If you run larcsim from the command line, you can specify an assembly program file to be loaded at startup. For example, if larcsim.jar and myprog.txt are in the current directory, then you can run larcsim with the command

                 java  -jar  larcsim.jar  myprog.txt

and larcsim will attempt to load an assembly language program from the file myprog.txt.


Debugging with Larcsim: Breakpoints

A debugger is a program that controls the execution of another program and can show you information about the current state of that program, such as the values of its variables and the next instruction in the program. A debugger should let you step through the execution of the program that it is debugging, one step at a time. And it should let you set breakpoints in that program. When the program is running and gets to a breakpoint, it should pause so that you can inspect the current state.

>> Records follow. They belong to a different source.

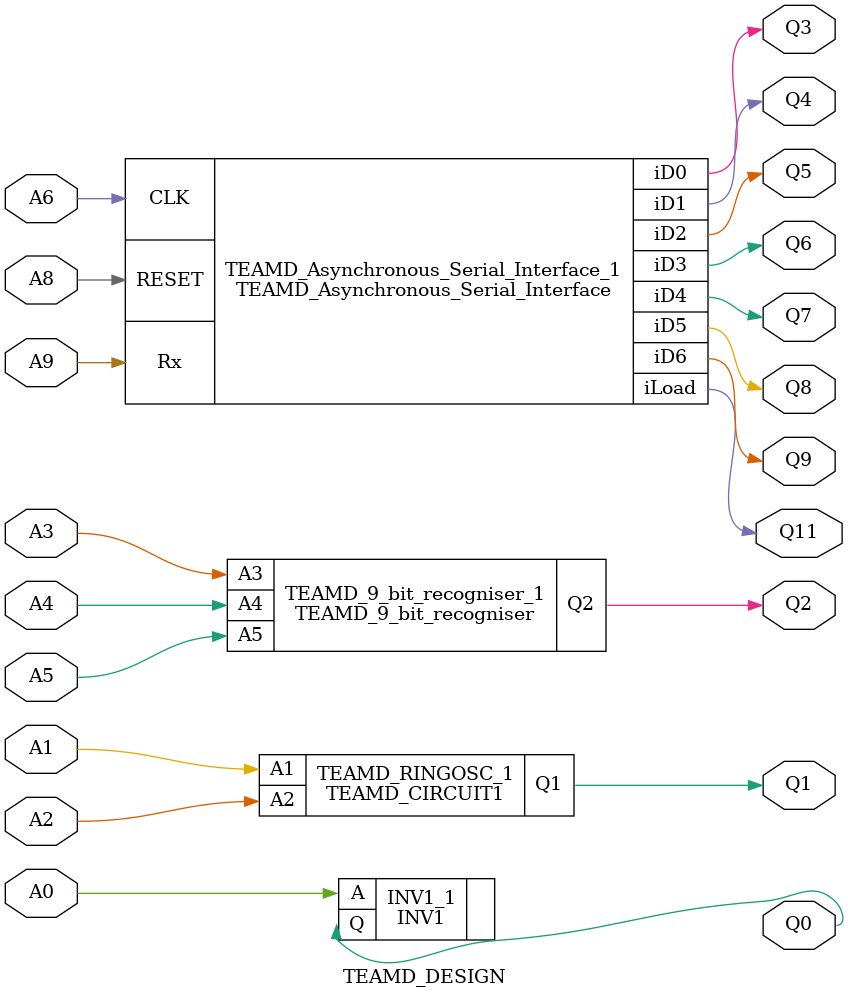
<source format=v>




module Design_Globals(
);
wire Vdd;
wire Gnd;
endmodule // Design_Globals

module TEAMD_4_bit_regesister(
	ClockSeq,
	DataIn,
	MatchAll,
	nResetSeq
);
input ClockSeq;
input DataIn;
output MatchAll;
input nResetSeq;

wire N_1;
wire N_2;
wire N_3;
wire N_4;
wire N_5;
wire N_6;
wire N_7;
wire N_8;
wire N_9;
wire N_10;
wire N_11;
wire N_12;
wire N_13;
wire N_14;
wire N_15;
wire N_16;
wire N_17;
wire N_18;
wire N_19;
wire N_20;
wire N_21;
wire N_22;
wire N_23;
wire N_24;
wire N_25;
wire N_26;
wire N_27;
wire N_28;
wire N_29;
wire N_30;
wire N_31;
wire N_32;
wire N_33;
wire N_34;

DFFR DFFR_1(
	.Clk(ClockSeq),
	.D(N_22),
	.nQ(N_24),
	.nRst(nResetSeq),
	.Q(N_5)
);
DFFR DFFR_2(
	.Clk(ClockSeq),
	.D(N_1),
	.nQ(N_25),
	.nRst(nResetSeq),
	.Q(N_4)
);
DFFR DFFR_3(
	.Clk(ClockSeq),
	.D(N_3),
	.nQ(N_26),
	.nRst(nResetSeq),
	.Q(N_30)
);
DFFR DFFR_4(
	.Clk(ClockSeq),
	.D(N_18),
	.nQ(N_27),
	.nRst(nResetSeq),
	.Q(N_32)
);
INV1 INV1_1(
	.A(N_11),
	.Q(N_1)
);
INV1 INV1_2(
	.A(N_2),
	.Q(N_6)
);
INV1 INV1_3(
	.A(N_17),
	.Q(N_3)
);
INV1 INV1_4(
	.A(DataIn),
	.Q(N_7)
);
INV1 INV1_5(
	.A(N_34),
	.Q(MatchAll)
);
NAND2 NAND2_1(
	.A(N_12),
	.B(N_9),
	.Q(N_8)
);
NAND2 NAND2_2(
	.A(N_26),
	.B(N_33),
	.Q(N_11)
);
NAND2 NAND2_3(
	.A(N_23),
	.B(N_21),
	.Q(N_14)
);
NAND2 NAND2_4(
	.A(DataIn),
	.B(N_14),
	.Q(N_17)
);
NAND3 NAND3_1(
	.A(N_5),
	.B(N_26),
	.C(DataIn),
	.Q(N_9)
);
NAND3 NAND3_2(
	.A(N_24),
	.B(N_30),
	.C(N_7),
	.Q(N_12)
);
NAND3 NAND3_3(
	.A(N_8),
	.B(N_25),
	.C(N_32),
	.Q(N_15)
);
NAND3 NAND3_4(
	.A(N_13),
	.B(N_10),
	.C(N_15),
	.Q(N_18)
);
NAND3 NAND3_5(
	.A(N_27),
	.B(N_5),
	.C(N_26),
	.Q(N_20)
);
NAND3 NAND3_6(
	.A(N_20),
	.B(N_19),
	.C(N_16),
	.Q(N_22)
);
NAND3 NAND3_7(
	.A(N_24),
	.B(N_4),
	.C(DataIn),
	.Q(N_31)
);
NAND3 NAND3_8(
	.A(N_5),
	.B(N_4),
	.C(N_7),
	.Q(N_29)
);
NAND3 NAND3_9(
	.A(N_32),
	.B(N_5),
	.C(N_7),
	.Q(N_28)
);
NAND3 NAND3_10(
	.A(N_28),
	.B(N_29),
	.C(N_31),
	.Q(N_33)
);
NAND3 NAND3_11(
	.A(DataIn),
	.B(N_30),
	.C(N_32),
	.Q(N_34)
);
NAND4 NAND4_1(
	.A(N_27),
	.B(N_24),
	.C(DataIn),
	.D(N_6),
	.Q(N_10)
);
NAND4 NAND4_2(
	.A(N_27),
	.B(N_5),
	.C(N_26),
	.D(N_7),
	.Q(N_13)
);
NAND4 NAND4_3(
	.A(N_32),
	.B(N_24),
	.C(N_26),
	.D(DataIn),
	.Q(N_16)
);
NAND4 NAND4_4(
	.A(N_32),
	.B(N_24),
	.C(N_25),
	.D(N_30),
	.Q(N_19)
);
NAND4 NAND4_5(
	.A(N_26),
	.B(N_4),
	.C(N_5),
	.D(N_32),
	.Q(N_21)
);
NAND4 NAND4_6(
	.A(N_30),
	.B(N_25),
	.C(N_24),
	.D(N_27),
	.Q(N_23)
);
NOR2 NOR2_1(
	.A(N_26),
	.B(N_25),
	.Q(N_2)
);
endmodule // TEAMD_4_bit_regesister


module TEAMD_9_bit_recogniser(
	A3,
	A4,
	A5,
	Q2
);
input A3;
input A4;
input A5;
output Q2;

TEAMD_4_bit_regesister TEAMD_4_bit_regesister_1(
	.ClockSeq(A3),
	.DataIn(A5),
	.MatchAll(Q2),
	.nResetSeq(A4)
);
endmodule // TEAMD_9_bit_recogniser


module TEAMD_CIRCUIT1(
	A1,
	A2,
	Q1
);
input A1;
input A2;
output Q1;

wire N_1;
wire N_2;
wire N_3;
wire N_4;
wire N_5;
wire N_6;
wire N_7;
wire N_8;
wire N_9;
wire N_10;
wire N_11;
wire N_12;
wire N_13;
wire N_14;
wire N_15;
wire N_16;
wire N_17;
wire N_18;
wire N_19;
wire N_20;
wire N_21;
wire N_22;
wire N_23;
wire N_24;
wire N_25;
wire N_26;
wire N_27;
wire N_28;
wire N_29;
wire N_30;
wire N_31;
wire N_32;
wire N_33;
wire N_34;
wire N_35;
wire N_36;
wire N_37;
wire N_38;
wire N_39;
wire N_40;
wire N_41;
wire N_42;
wire N_43;
wire N_44;

DFFR DFFR_2(
	.Clk(N_37),
	.D(N_38),
	.nQ(N_38),
	.nRst(A1),
	.Q(N_5)
);
DFFR DFFR_10(
	.Clk(N_38),
	.D(N_39),
	.nQ(N_39),
	.nRst(A1),
	.Q(N_14)
);
DFFR DFFR_11(
	.Clk(N_39),
	.D(N_40),
	.nQ(N_40),
	.nRst(A1),
	.Q(N_17)
);
DFFR DFFR_12(
	.Clk(N_40),
	.D(N_41),
	.nQ(N_41),
	.nRst(A1),
	.Q(N_20)
);
DFFR DFFR_13(
	.Clk(N_41),
	.D(N_42),
	.nQ(N_42),
	.nRst(A1),
	.Q(N_23)
);
DFFR DFFR_14(
	.Clk(N_42),
	.D(N_43),
	.nQ(N_43),
	.nRst(A1),
	.Q(N_26)
);
DFFR DFFR_15(
	.Clk(N_43),
	.D(N_44),
	.nQ(N_44),
	.nRst(A1),
	.Q(N_29)
);
DFFR DFFR_16(
	.Clk(N_44),
	.D(N_36),
	.nQ(N_36),
	.nRst(A1),
	.Q(Q1)
);
INV1 INV1_1(
	.A(N_3),
	.Q(N_2)
);
INV1 INV1_2(
	.A(N_2),
	.Q(N_4)
);
INV1 INV1_3(
	.A(N_4),
	.Q(N_6)
);
INV1 INV1_4(
	.A(N_6),
	.Q(N_7)
);
INV1 INV1_5(
	.A(N_7),
	.Q(N_8)
);
INV1 INV1_6(
	.A(N_8),
	.Q(N_9)
);
INV1 INV1_7(
	.A(N_9),
	.Q(N_10)
);
INV1 INV1_8(
	.A(N_10),
	.Q(N_11)
);
INV1 INV1_9(
	.A(N_11),
	.Q(N_12)
);
INV1 INV1_10(
	.A(N_12),
	.Q(N_13)
);
INV1 INV1_11(
	.A(N_13),
	.Q(N_16)
);
INV1 INV1_12(
	.A(N_16),
	.Q(N_19)
);
INV1 INV1_13(
	.A(N_19),
	.Q(N_22)
);
INV1 INV1_14(
	.A(N_22),
	.Q(N_25)
);
INV1 INV1_15(
	.A(N_25),
	.Q(N_28)
);
INV1 INV1_16(
	.A(N_28),
	.Q(N_31)
);
INV1 INV1_17(
	.A(N_31),
	.Q(N_33)
);
INV1 INV1_18(
	.A(N_33),
	.Q(N_34)
);
INV1 INV1_19(
	.A(N_34),
	.Q(N_35)
);
INV1 INV1_20(
	.A(N_35),
	.Q(N_15)
);
INV1 INV1_21(
	.A(N_15),
	.Q(N_18)
);
INV1 INV1_22(
	.A(N_18),
	.Q(N_21)
);
INV1 INV1_23(
	.A(N_21),
	.Q(N_24)
);
INV1 INV1_24(
	.A(N_24),
	.Q(N_27)
);
INV1 INV1_25(
	.A(N_27),
	.Q(N_30)
);
INV1 INV1_26(
	.A(N_30),
	.Q(N_32)
);
INV1 INV1_27(
	.A(N_32),
	.Q(N_37)
);
MUX2 MUX2_1(
	.A(N_1),
	.B(N_37),
	.Q(N_3),
	.S(A2)
);
TIE1 TIE1_1(
	.Q(N_1)
);
endmodule // TEAMD_CIRCUIT1


module VoltageSource(
	Neg,
	Pos
);
inout Neg;
inout Pos;
parameter ROUND=0;
parameter Period=2e-07;
parameter VLow=0;
parameter Delay=0;
parameter VHigh=5;
parameter FallTime=5e-09;
parameter RiseTime=5e-09;
parameter PulseWidth=9.5e-08;
endmodule // VoltageSource


module TEAMD_Asynchronous_Serial_Interface(
	CLK,
	iD0,
	iD1,
	iD2,
	iD3,
	iD4,
	iD5,
	iD6,
	iLoad,
	RESET,
	Rx
);
input CLK;
output iD0;
output iD1;
output iD2;
output iD3;
output iD4;
output iD5;
output iD6;
output iLoad;
input RESET;
input Rx;

wire N_1;
wire N_2;
wire N_3;
wire N_4;
wire N_5;
wire N_6;
wire N_7;

DFFR DFFR_1(
	.Clk(CLK),
	.D(Rx),
	.nQ(N_1),
	.nRst(RESET),
	.Q(iD6)
);
DFFR DFFR_2(
	.Clk(CLK),
	.D(iD6),
	.nQ(N_2),
	.nRst(RESET),
	.Q(iD5)
);
DFFR DFFR_3(
	.Clk(CLK),
	.D(iD5),
	.nQ(N_3),
	.nRst(RESET),
	.Q(iD4)
);
DFFR DFFR_4(
	.Clk(CLK),
	.D(iD4),
	.nQ(N_4),
	.nRst(RESET),
	.Q(iD3)
);
DFFR DFFR_5(
	.Clk(CLK),
	.D(iD3),
	.nQ(N_5),
	.nRst(RESET),
	.Q(iD2)
);
DFFR DFFR_6(
	.Clk(CLK),
	.D(iD2),
	.nQ(N_6),
	.nRst(RESET),
	.Q(iD1)
);
DFFR DFFR_7(
	.Clk(CLK),
	.D(iD1),
	.nQ(N_7),
	.nRst(RESET),
	.Q(iD0)
);
VoltageSource #(
	.FallTime(0),
	.Period(0.000104167),
	.RiseTime(0),
	.VHigh(1.2),
	.PulseWidth(5.20833e-05)) V2(
	.Neg(Design_Globals.Gnd),
	.Pos(CLK)
);
endmodule // TEAMD_Asynchronous_Serial_Interface


module TEAMD_DESIGN(
	A0,
	A1,
	A2,
	A3,
	A4,
	A5,
	A6,
	A8,
	A9,
	Q0,
	Q1,
	Q2,
	Q3,
	Q4,
	Q5,
	Q6,
	Q7,
	Q8,
	Q9,
	Q11
);
input A0;
input A1;
input A2;
input A3;
input A4;
input A5;
input A6;
input A8;
input A9;
output Q0;
output Q1;
output Q2;
output Q3;
output Q4;
output Q5;
output Q6;
output Q7;
output Q8;
output Q9;
output Q11;

INV1 INV1_1(
	.A(A0),
	.Q(Q0)
);
TEAMD_9_bit_recogniser TEAMD_9_bit_recogniser_1(
	.A3(A3),
	.A4(A4),
	.A5(A5),
	.Q2(Q2)
);
TEAMD_Asynchronous_Serial_Interface TEAMD_Asynchronous_Serial_Interface_1(
	.CLK(A6),
	.iD0(Q3),
	.iD1(Q4),
	.iD2(Q5),
	.iD3(Q6),
	.iD4(Q7),
	.iD5(Q8),
	.iD6(Q9),
	.iLoad(Q11),
	.RESET(A8),
	.Rx(A9)
);
TEAMD_CIRCUIT1 TEAMD_RINGOSC_1(
	.A1(A1),
	.A2(A2),
	.Q1(Q1)
);
endmodule // TEAMD_DESIGN


</source>
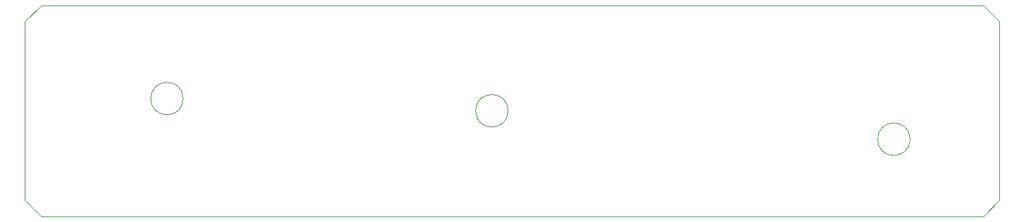
<source format=gbr>
%TF.GenerationSoftware,KiCad,Pcbnew,7.0.7*%
%TF.CreationDate,2023-09-16T18:41:48+02:00*%
%TF.ProjectId,dew_connector_pcb,6465775f-636f-46e6-9e65-63746f725f70,rev?*%
%TF.SameCoordinates,Original*%
%TF.FileFunction,Profile,NP*%
%FSLAX46Y46*%
G04 Gerber Fmt 4.6, Leading zero omitted, Abs format (unit mm)*
G04 Created by KiCad (PCBNEW 7.0.7) date 2023-09-16 18:41:48*
%MOMM*%
%LPD*%
G01*
G04 APERTURE LIST*
%TA.AperFunction,Profile*%
%ADD10C,0.100000*%
%TD*%
G04 APERTURE END LIST*
D10*
X69500000Y-61000000D02*
G75*
G03*
X69500000Y-61000000I-2000000J0D01*
G01*
X170000000Y-51500000D02*
X170000000Y-73500000D01*
X168000000Y-75500000D01*
X52000000Y-75500000D01*
X50000000Y-73500000D01*
X50000000Y-51500000D01*
X52000000Y-49500000D01*
X168000000Y-49500000D01*
X170000000Y-51500000D01*
X159000000Y-66000000D02*
G75*
G03*
X159000000Y-66000000I-2000000J0D01*
G01*
X109500000Y-62500000D02*
G75*
G03*
X109500000Y-62500000I-2000000J0D01*
G01*
M02*

</source>
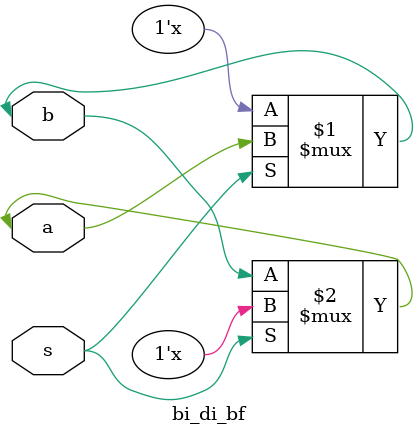
<source format=v>
module bi_di_bf(a,b,s);
input s;
inout a,b;
bufif1 b1(b,a,s);
bufif0 b2(a,b,s);
endmodule

</source>
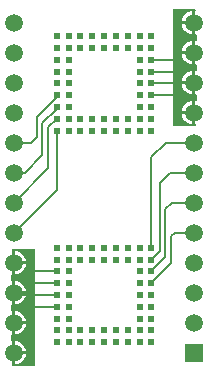
<source format=gbl>
%FSLAX23Y23*%
%MOIN*%
G70*
G01*
G75*
G04 Layer_Physical_Order=2*
G04 Layer_Color=16711680*
%ADD10C,0.059*%
%ADD11R,0.059X0.059*%
%ADD12C,0.024*%
%ADD13C,0.008*%
G36*
X131Y30D02*
X55D01*
X53Y35D01*
X54Y36D01*
X55Y36D01*
Y75D01*
Y114D01*
X54Y114D01*
X51Y117D01*
Y133D01*
X54Y136D01*
X55Y136D01*
Y175D01*
Y214D01*
X54Y214D01*
X51Y217D01*
Y233D01*
X54Y236D01*
X55Y236D01*
Y275D01*
Y314D01*
X54Y314D01*
X51Y317D01*
Y333D01*
X54Y336D01*
X55Y336D01*
Y375D01*
Y414D01*
X54Y414D01*
X53Y415D01*
X55Y420D01*
X131D01*
Y30D01*
D02*
G37*
G36*
X667Y1215D02*
X666Y1214D01*
X665Y1214D01*
Y1175D01*
Y1136D01*
X666Y1136D01*
X669Y1133D01*
Y1117D01*
X666Y1114D01*
X665Y1114D01*
Y1075D01*
Y1036D01*
X666Y1036D01*
X669Y1033D01*
Y1017D01*
X666Y1014D01*
X665Y1014D01*
Y975D01*
Y936D01*
X666Y936D01*
X669Y933D01*
Y917D01*
X666Y914D01*
X665Y914D01*
Y875D01*
Y836D01*
X666Y836D01*
X667Y835D01*
X665Y830D01*
X589D01*
Y1220D01*
X665D01*
X667Y1215D01*
D02*
G37*
%LPC*%
G36*
X99Y270D02*
X65D01*
Y236D01*
X70Y236D01*
X80Y240D01*
X88Y247D01*
X95Y255D01*
X99Y265D01*
X99Y270D01*
D02*
G37*
G36*
X65Y314D02*
Y280D01*
X99D01*
X99Y285D01*
X95Y295D01*
X88Y303D01*
X80Y310D01*
X70Y314D01*
X65Y314D01*
D02*
G37*
G36*
X99Y370D02*
X65D01*
Y336D01*
X70Y336D01*
X80Y340D01*
X88Y347D01*
X95Y355D01*
X99Y365D01*
X99Y370D01*
D02*
G37*
G36*
X65Y114D02*
Y80D01*
X99D01*
X99Y85D01*
X95Y95D01*
X88Y103D01*
X80Y110D01*
X70Y114D01*
X65Y114D01*
D02*
G37*
G36*
X99Y70D02*
X65D01*
Y36D01*
X70Y36D01*
X80Y40D01*
X88Y47D01*
X95Y55D01*
X99Y65D01*
X99Y70D01*
D02*
G37*
G36*
X65Y214D02*
Y180D01*
X99D01*
X99Y185D01*
X95Y195D01*
X88Y203D01*
X80Y210D01*
X70Y214D01*
X65Y214D01*
D02*
G37*
G36*
X99Y170D02*
X65D01*
Y136D01*
X70Y136D01*
X80Y140D01*
X88Y147D01*
X95Y155D01*
X99Y165D01*
X99Y170D01*
D02*
G37*
G36*
X65Y414D02*
Y380D01*
X99D01*
X99Y385D01*
X95Y395D01*
X88Y403D01*
X80Y410D01*
X70Y414D01*
X65Y414D01*
D02*
G37*
G36*
X655Y1114D02*
X650Y1114D01*
X640Y1110D01*
X632Y1103D01*
X625Y1095D01*
X621Y1085D01*
X621Y1080D01*
X655D01*
Y1114D01*
D02*
G37*
G36*
Y1070D02*
X621D01*
X621Y1065D01*
X625Y1055D01*
X632Y1047D01*
X640Y1040D01*
X650Y1036D01*
X655Y1036D01*
Y1070D01*
D02*
G37*
G36*
Y1214D02*
X650Y1214D01*
X640Y1210D01*
X632Y1203D01*
X625Y1195D01*
X621Y1185D01*
X621Y1180D01*
X655D01*
Y1214D01*
D02*
G37*
G36*
Y1170D02*
X621D01*
X621Y1165D01*
X625Y1155D01*
X632Y1147D01*
X640Y1140D01*
X650Y1136D01*
X655Y1136D01*
Y1170D01*
D02*
G37*
G36*
Y914D02*
X650Y914D01*
X640Y910D01*
X632Y903D01*
X625Y895D01*
X621Y885D01*
X621Y880D01*
X655D01*
Y914D01*
D02*
G37*
G36*
Y870D02*
X621D01*
X621Y865D01*
X625Y855D01*
X632Y847D01*
X640Y840D01*
X650Y836D01*
X655Y836D01*
Y870D01*
D02*
G37*
G36*
Y1014D02*
X650Y1014D01*
X640Y1010D01*
X632Y1003D01*
X625Y995D01*
X621Y985D01*
X621Y980D01*
X655D01*
Y1014D01*
D02*
G37*
G36*
Y970D02*
X621D01*
X621Y965D01*
X625Y955D01*
X632Y947D01*
X640Y940D01*
X650Y936D01*
X655Y936D01*
Y970D01*
D02*
G37*
%LPD*%
D10*
X660Y1075D02*
D03*
Y1175D02*
D03*
X60Y1075D02*
D03*
Y975D02*
D03*
Y1175D02*
D03*
X660Y975D02*
D03*
Y875D02*
D03*
Y675D02*
D03*
Y575D02*
D03*
Y775D02*
D03*
Y175D02*
D03*
Y275D02*
D03*
Y375D02*
D03*
Y475D02*
D03*
X60Y675D02*
D03*
Y875D02*
D03*
Y775D02*
D03*
Y575D02*
D03*
Y475D02*
D03*
Y375D02*
D03*
Y275D02*
D03*
Y175D02*
D03*
Y75D02*
D03*
D11*
X660D02*
D03*
D12*
X440Y110D02*
D03*
Y149D02*
D03*
X400Y110D02*
D03*
Y149D02*
D03*
X361Y110D02*
D03*
Y149D02*
D03*
X321Y110D02*
D03*
Y149D02*
D03*
X282Y110D02*
D03*
Y149D02*
D03*
X479Y110D02*
D03*
Y149D02*
D03*
Y188D02*
D03*
Y228D02*
D03*
Y267D02*
D03*
Y306D02*
D03*
Y346D02*
D03*
X518Y110D02*
D03*
Y149D02*
D03*
Y188D02*
D03*
Y228D02*
D03*
Y267D02*
D03*
Y306D02*
D03*
Y346D02*
D03*
Y385D02*
D03*
Y425D02*
D03*
X479Y385D02*
D03*
Y425D02*
D03*
X440Y385D02*
D03*
Y425D02*
D03*
X400Y385D02*
D03*
Y425D02*
D03*
X203D02*
D03*
Y385D02*
D03*
Y346D02*
D03*
Y306D02*
D03*
Y267D02*
D03*
Y228D02*
D03*
Y188D02*
D03*
Y149D02*
D03*
Y110D02*
D03*
X243Y425D02*
D03*
Y385D02*
D03*
Y346D02*
D03*
Y306D02*
D03*
Y267D02*
D03*
Y228D02*
D03*
Y188D02*
D03*
Y149D02*
D03*
Y110D02*
D03*
X282Y425D02*
D03*
Y385D02*
D03*
X321Y425D02*
D03*
Y385D02*
D03*
X361Y425D02*
D03*
Y385D02*
D03*
X282Y1130D02*
D03*
Y1090D02*
D03*
X321Y1130D02*
D03*
Y1090D02*
D03*
X361Y1130D02*
D03*
Y1090D02*
D03*
X400Y1130D02*
D03*
Y1090D02*
D03*
X440Y1130D02*
D03*
Y1090D02*
D03*
X243Y1130D02*
D03*
Y1090D02*
D03*
Y1051D02*
D03*
Y1011D02*
D03*
Y972D02*
D03*
Y933D02*
D03*
Y893D02*
D03*
X203Y1130D02*
D03*
Y1090D02*
D03*
Y1051D02*
D03*
Y1011D02*
D03*
Y972D02*
D03*
Y933D02*
D03*
Y893D02*
D03*
Y854D02*
D03*
Y815D02*
D03*
X243Y854D02*
D03*
Y815D02*
D03*
X282Y854D02*
D03*
Y815D02*
D03*
X321Y854D02*
D03*
Y815D02*
D03*
X518D02*
D03*
Y854D02*
D03*
Y893D02*
D03*
Y933D02*
D03*
Y972D02*
D03*
Y1011D02*
D03*
Y1051D02*
D03*
Y1090D02*
D03*
Y1130D02*
D03*
X479Y815D02*
D03*
Y854D02*
D03*
Y893D02*
D03*
Y933D02*
D03*
Y972D02*
D03*
Y1011D02*
D03*
Y1051D02*
D03*
Y1090D02*
D03*
Y1130D02*
D03*
X440Y815D02*
D03*
Y854D02*
D03*
X400Y815D02*
D03*
Y854D02*
D03*
X361Y815D02*
D03*
Y854D02*
D03*
D13*
X565Y554D02*
X586Y575D01*
X565Y393D02*
Y554D01*
X518Y346D02*
X565Y393D01*
X585Y464D02*
X596Y475D01*
X585Y373D02*
Y464D01*
X518Y306D02*
X585Y373D01*
X155Y840D02*
X203Y888D01*
X155Y734D02*
Y840D01*
X96Y675D02*
X155Y734D01*
X175Y826D02*
X203Y854D01*
X175Y690D02*
Y826D01*
X60Y575D02*
X175Y690D01*
X605Y1051D02*
X606Y1050D01*
X518Y1051D02*
X605D01*
X599Y1011D02*
X601Y1010D01*
X518Y1011D02*
X599D01*
X599Y972D02*
X601Y970D01*
X518Y972D02*
X599D01*
X598Y933D02*
X601Y930D01*
X518Y933D02*
X598D01*
X60Y775D02*
X116D01*
X136Y795D01*
Y860D01*
X203Y928D01*
Y933D01*
X60Y675D02*
X96D01*
X203Y888D02*
Y893D01*
X60Y475D02*
X203Y618D01*
Y815D01*
X106Y225D02*
X108Y228D01*
X203D01*
X111Y345D02*
X111Y346D01*
X203D01*
X106Y305D02*
X107Y306D01*
X203D01*
X60Y275D02*
X68Y267D01*
X203D01*
X596Y475D02*
X660D01*
X586Y575D02*
X660D01*
X518Y385D02*
X546Y413D01*
Y640D01*
X581Y675D01*
X660D01*
X518Y425D02*
Y728D01*
X566Y775D01*
X660D01*
M02*

</source>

Larcsim is a simulator and debugger for Larc machine language programs. It lets you step through a program one machine language instruction at a time. And it lets you set breakpoints in the program.

To set a breakpoint at some instruction in a program, click on the memory location that contains that instruction. You will get a popup menu with the option to set a breakpoint. (If a breakpoint has already been set for that location, you will have the option to clear it.) When there is a breakpoint on a location, that location is outlined in dark blue in the memory display. Note that it is not possible to set a breakpoint while a program is running or when a program is waiting for user input.

When a program is running and hits a breakpoint, it stops running just before executing the instruction at the breakpoint (unless the "Stop at Breakpoints" button is unchecked). You can then inspect values in registers and in memory, and you can modify those values if you want. You can even change the value in the Program Counter. You can use the "Step" button to step through the program, or the "Run" button to resume automatic execution.